YOU KNOW that moment when you hear something on the radio that's so compelling, so perfect, you have to drop whatever you're doing and listen hard? That's how I first heard Miles Davis. And that's how I felt when I heard Mark Isham's Miles Remembered: The Silent Way Project, while doing the washing-up the other day. The track clearly wasn't Miles but it wasn't not Miles; it had the late trumpeter's spirit running through it like the lettering in a stick of Blackpool rock. And Isham's band, playing at Ronnie Scott's all this week, sounds as good in person as it does on the new CD.

One of the endearing features of the club is that you can hear the most sublime creative music in what is both a jazz cathedral, its walls packed with devout David Redfern photographs; and a restaurant, a busy Soho joint complete with bustling, noiseless waitresses and swinging kitchen doors. For jazz musicians it's a great venue, because people come to listen and relax. There are two long sets that allow time to experiment and stretch out, to extend the fleeting moment in front of a largely knowledgeable and sympathetic audience. With music like this, a skilful integration of tradition and modernity, it's a place for the "long now" (to use Stewart Brand's useful term).

The night kicked off with "Right Off", Davis's 1970 theme from Jack Johnson, its shuffle groove expertly steered by drummer Michael Barsimanto.
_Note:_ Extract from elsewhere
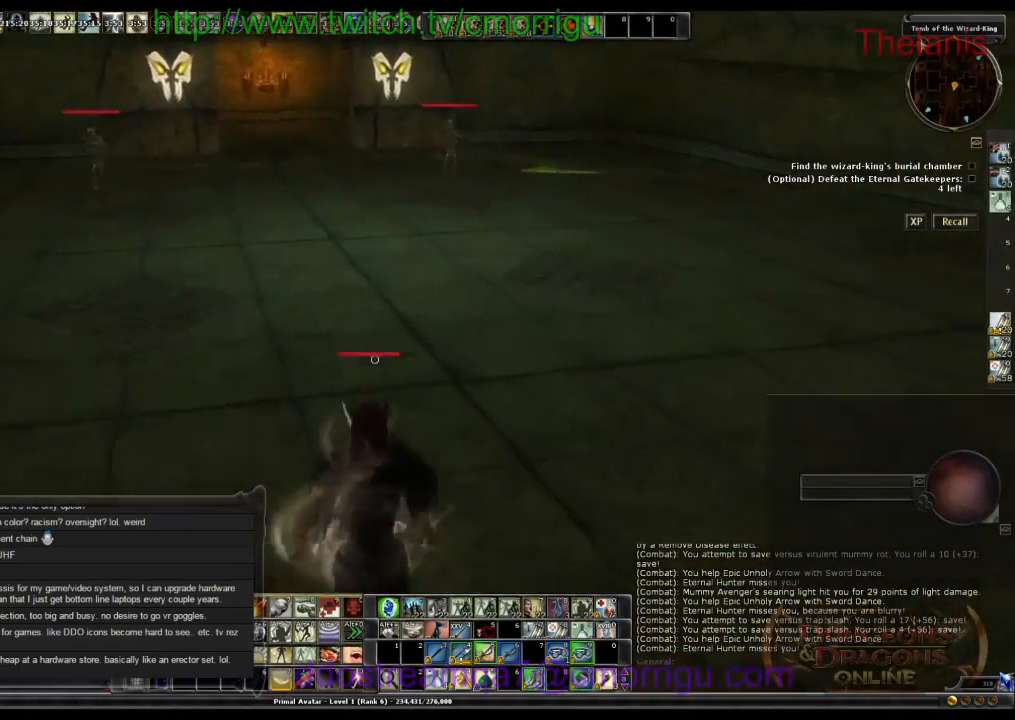
{"keys": ["space", "w"], "events": [[334, "space", "down"]]}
Isham directed the band with occasional hand signals for key and feel changes, and played dazzling trumpet breaks that would have surprised anyone who knew only his "new age" albums or his melodic movie scores. The trumpet was superbly amplified by a little microphone wired to the bell. Late- Nineties electronics mean that they can realise some of Davis's record- producer Teo Macero's studio techniques live. After a 20-minute jam or so, the band moved into "Internet", not a Davis track but a convincing pastiche of his late- Sixties style. Then we heard a moving hybrid of Joe Zawinul's "In a Silent Way" and Davis's "Milestones", followed by "Great Expectations", with its monster riff impressively wrangled by Doug Lunn on five-string bass.

The hard-driving "Ife" featured complex dual improvisations by the guitarists Peter Maunu and Steve Cardenas. At its best, the band followed the "we never solo, we always solo" ethic of early Weather Report, a dense but loose electric backdrop to the leader. Isham followed the tune's seven- note trumpet melody with rapid flurries of Miles-like squiggles and splatches. For this project Isham has transformed a Miles-influenced personal sound into direct imitation but the conceit works triumphantly.

At a recent conference about "play", the Canadian graphic designer Bruce Mau gave a heartfelt thumbs-up to imitation as a creative practice. "Don't be shy about it," he said. "Try to get as close as you can. You'll never get all the way and the separation might be truly remarkable. We have only to look at Richard Hamilton's version of Marcel Duchamp's Large Glass to see how rich, discredited and underused imitation is as a technique."

This is what Mark Isham and his band have done, to turn imitation, a "tribute band" of all things, into Art. And the "separation", the parts that are genuinely new, may be the most personal, and perfectly realised, work Isham has done to date.